* **Problem statement**
State how many lines of the entries below hold the word "center"; reply with nothing but the number.

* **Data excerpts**
※ ※ ※
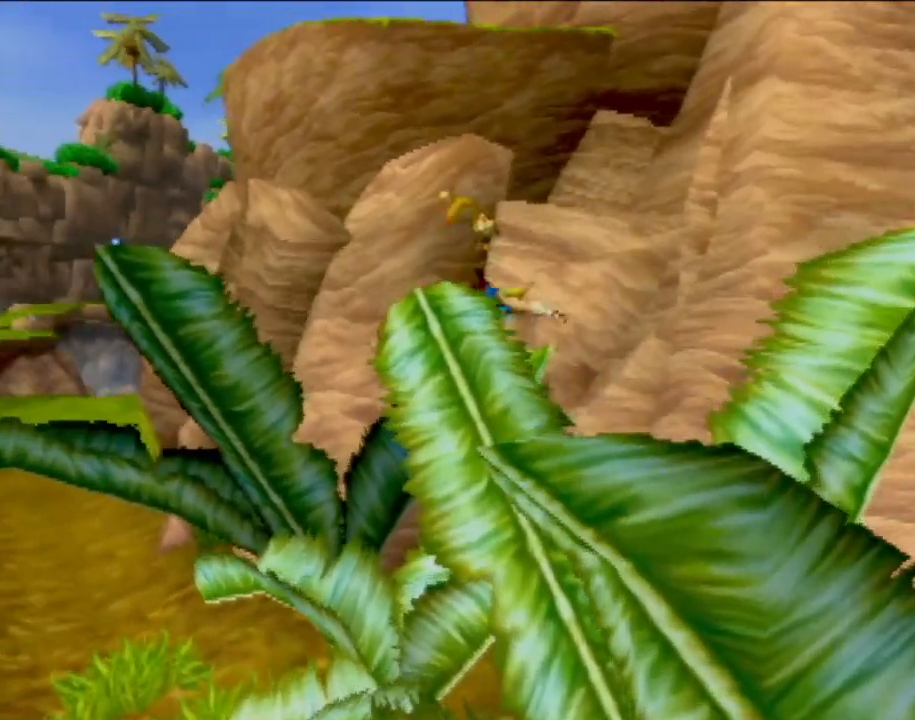
{"buttons": [], "left_stick": "up-right", "events": [[134, "left_stick", "up"], [167, "CROSS", "up"], [267, "left_stick", "up-right"]]}
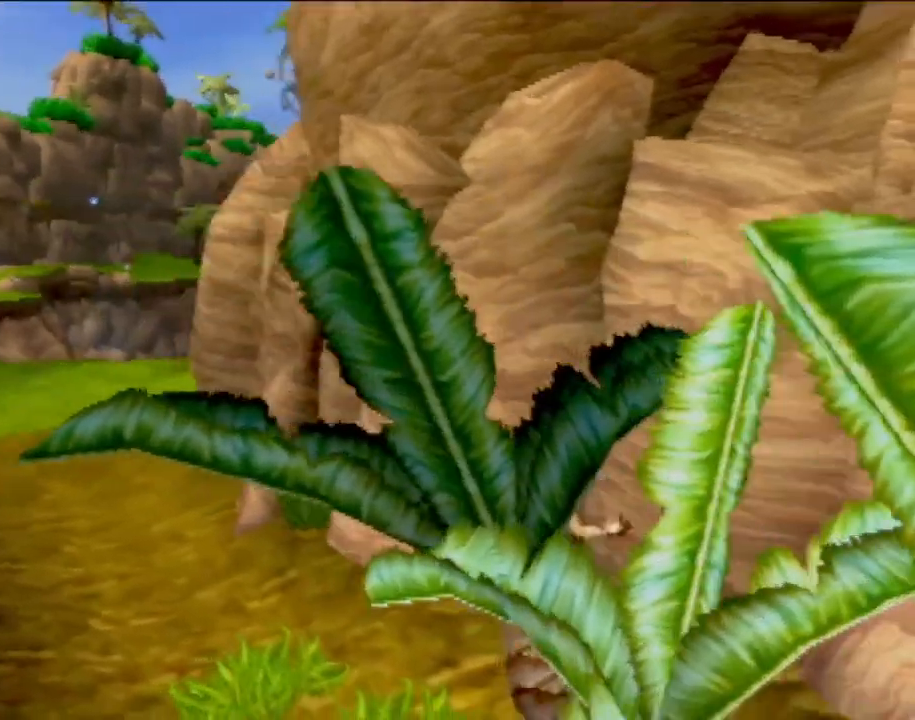
{"buttons": ["CROSS"], "left_stick": "up", "events": [[83, "left_stick", "up"], [250, "CROSS", "down"]]}
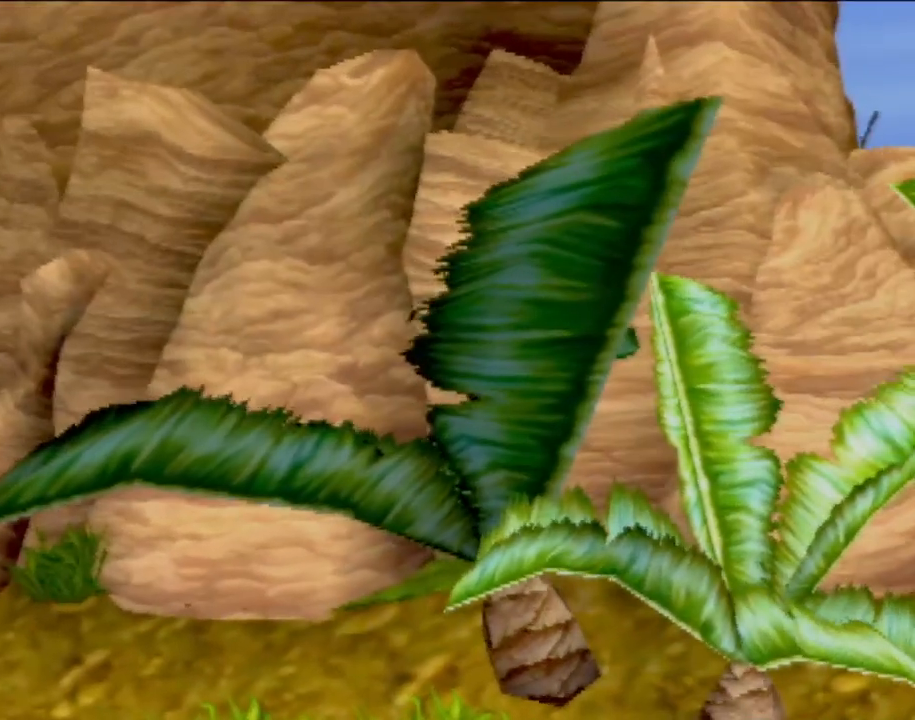
{"buttons": ["SQUARE"], "left_stick": "up", "events": [[17, "left_stick", "up-right"], [134, "SQUARE", "down"], [150, "CROSS", "up"], [467, "left_stick", "up"]]}
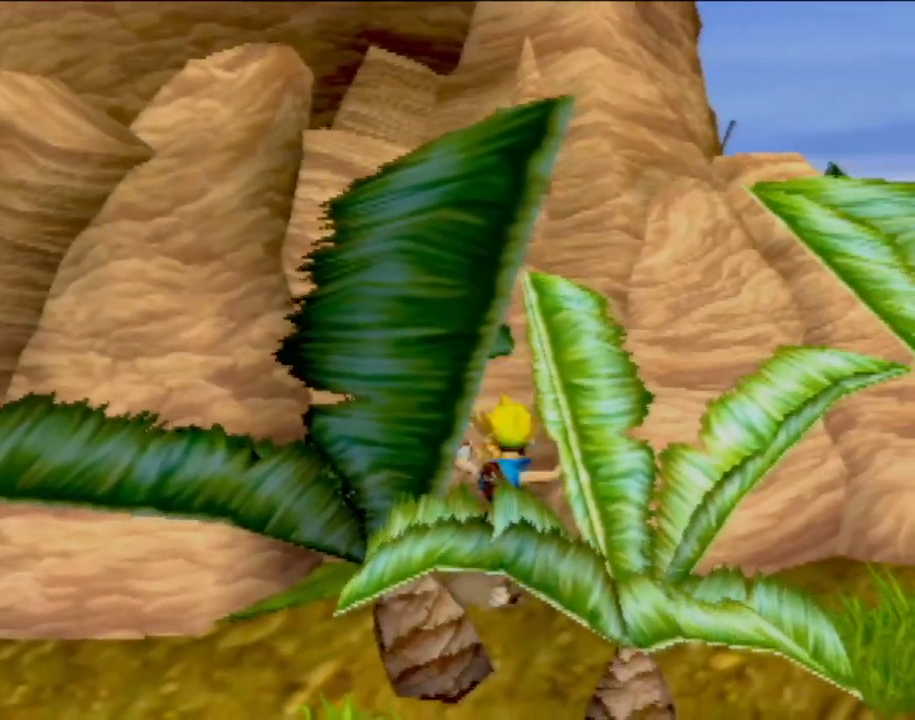
{"buttons": ["CROSS"], "left_stick": "up-left", "events": [[66, "SQUARE", "up"], [66, "left_stick", "up-left"], [200, "CROSS", "down"]]}
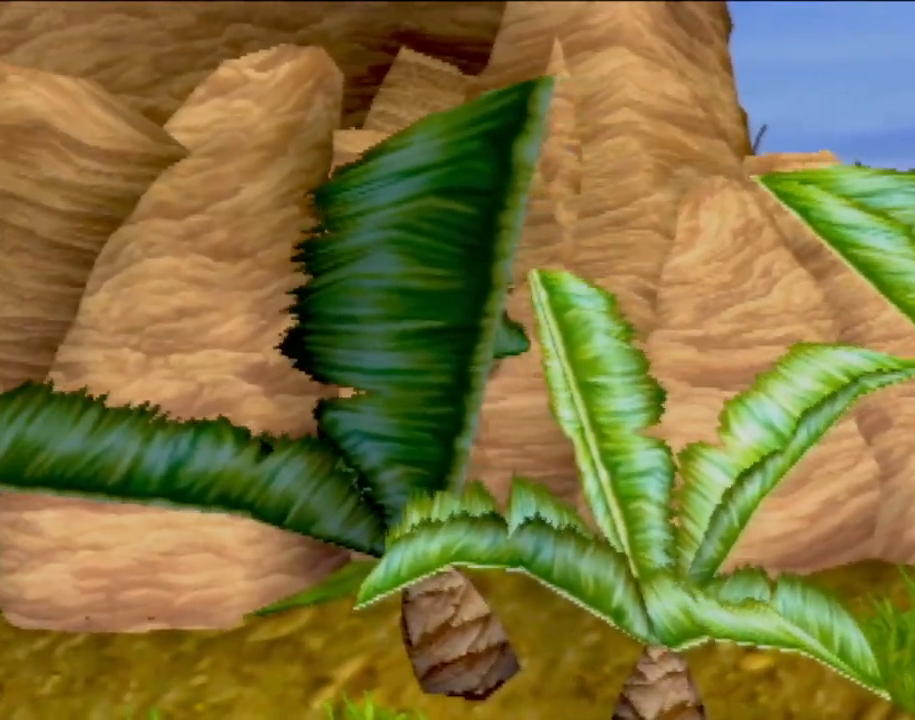
{"buttons": [], "left_stick": "up", "events": [[17, "CROSS", "up"], [33, "left_stick", "up"]]}
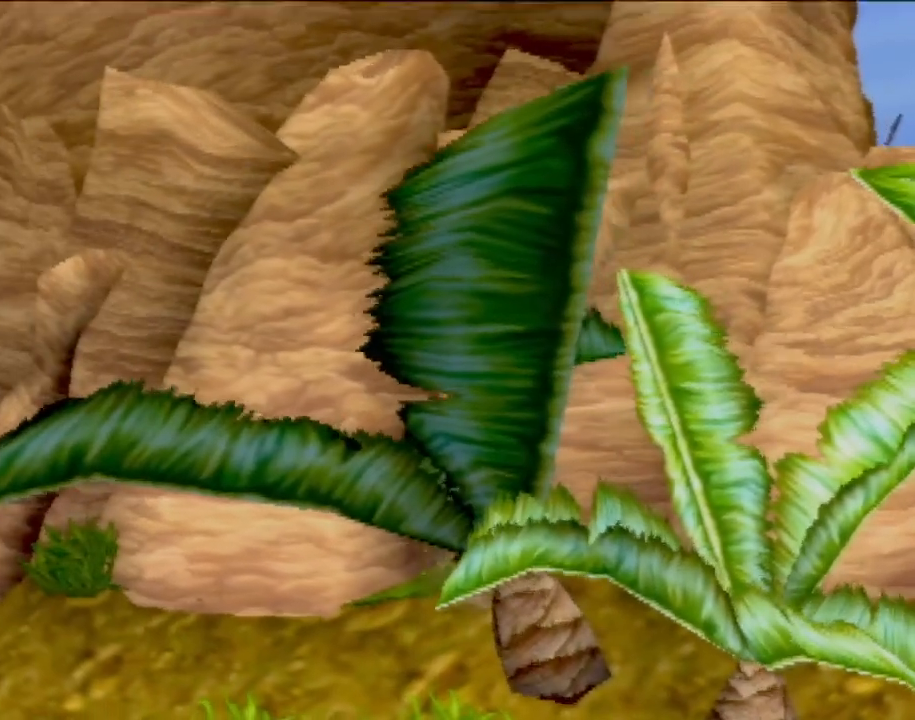
{"buttons": ["CROSS"], "left_stick": "up-right", "events": [[150, "left_stick", "center"], [267, "CROSS", "down"], [300, "left_stick", "up"], [483, "left_stick", "up-right"]]}
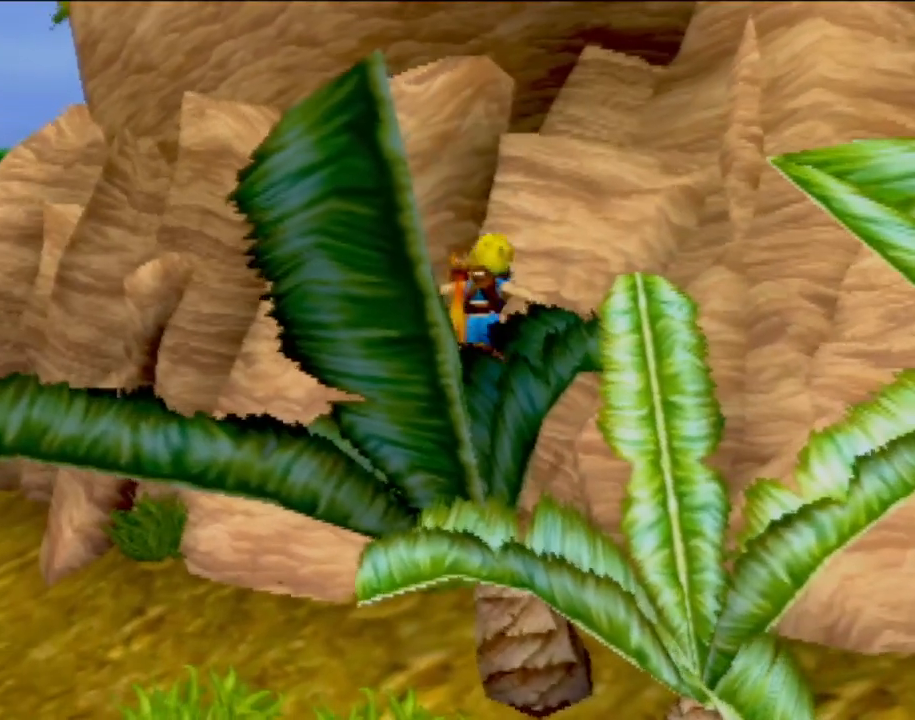
{"buttons": [], "left_stick": "up-right", "events": [[67, "CROSS", "up"], [117, "SQUARE", "down"], [501, "SQUARE", "up"]]}
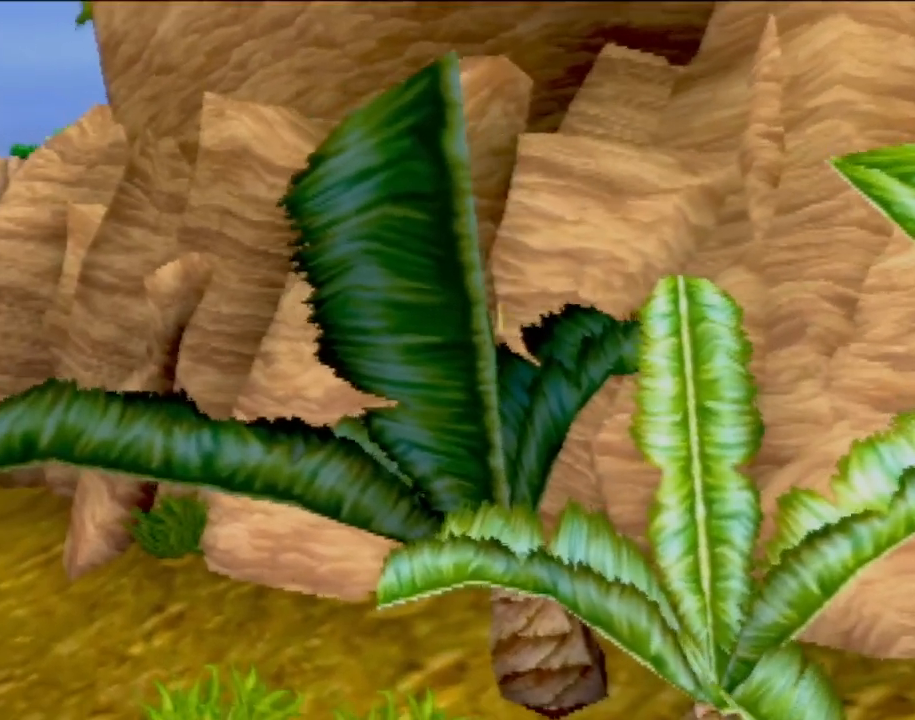
{"buttons": ["CROSS"], "left_stick": "up", "events": [[133, "CROSS", "down"], [166, "left_stick", "up"]]}
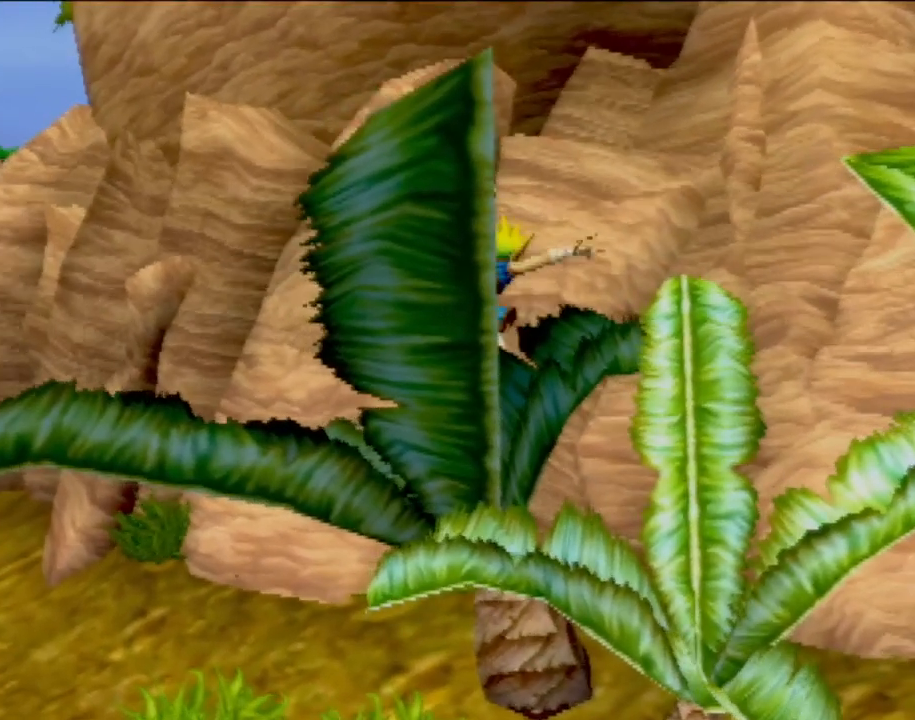
{"buttons": [], "left_stick": "center", "events": [[17, "CIRCLE", "down"], [33, "CROSS", "up"], [200, "CIRCLE", "up"], [284, "left_stick", "center"]]}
※ ※ ※
* **Exercise result**
2